1QFY12 net earnings ahead of estimates
Marico’s consol. net earning rose 15% YoY to Rs850m, 13% ahead of
estimates driven completely by topline which rose 33% YoY (numbers not
strictly comparable, though). Ebitda rose 9% YoY to Rs1.25m and margins
contracted 260bps to 11.9% due to input cost pressures. Interest and
depreciation rose 40% each while other income more than doubled. Tax rates
at 19.6% were up 335bps YoY but were in-line with estimates.
Strong topline growth, a key positive
Marico’s strong topline was the key positive from the result with strong
underlying volume growth (+14%; acquisition added another 7%). Domestic
business too recorded strong 47% like-to-like revenue growth with 15%
underlying volume growth. While Parachute oil grew by 10% in volumes,
Saffola grew by 15% and hair oils by 32% which was commendable in the
context of significant price hikes (30%+ weighted average).
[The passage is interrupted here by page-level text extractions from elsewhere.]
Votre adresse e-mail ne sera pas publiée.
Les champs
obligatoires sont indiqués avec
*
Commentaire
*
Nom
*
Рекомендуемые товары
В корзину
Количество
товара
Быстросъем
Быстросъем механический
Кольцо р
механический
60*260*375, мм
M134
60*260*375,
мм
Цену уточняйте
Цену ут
International
business grew 26% YoY with organic growth in constant currency at 20%.
Key input copra shows volatile trend
Marico’s key input, copra continued to see upward trend and moved up 5%
QoQ during 1Q. The company however maintained price points in Parachute
in the interest of sustaining volume growth which was the key reason for a
550bps YoY contraction in gross margins. While copra prices in July came off
20% cf. June, in the last week, prices moved up 10% again. Impact on Ebitda
was lower, thanks to lower A&P (-215bps) and operating leverage. For the full
year, FY12, we continue to model in a 50bps YoY decline in Ebitda margins.
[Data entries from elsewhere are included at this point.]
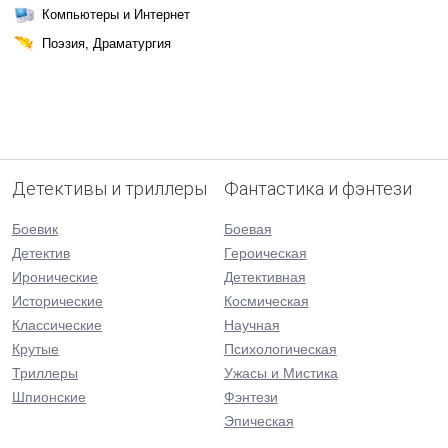
Компьютеры и Интернет
Поэзия, Драматургия
Детективы и триллеры
Фантастика и фэнтези
Боевик
Боевая
Детектив
Героическая
Иронические
Детективная
Исторические
Космическая
Классические
Научная
Крутые
Психологическая
Триллеры
Ужасы и Мистика
Шпионские
Фэнтези
Эпическая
Valuations build in optimism, maintain Upf; revised target: Rs150/sh
We maintain our earnings estimates and highlight that our estimates already
build in a correction in input prices; implied earnings growth comes to 19%
YoY for the subsequent three quarters in FY12. We raise our target price to
Rs150/sh valuing the stock at 23x FY13xCL estimates. We believe that 3-
month outperformance of 27ppt and 28x one year forward PE already builds
in optimism on copra price correction. Maintain Upf.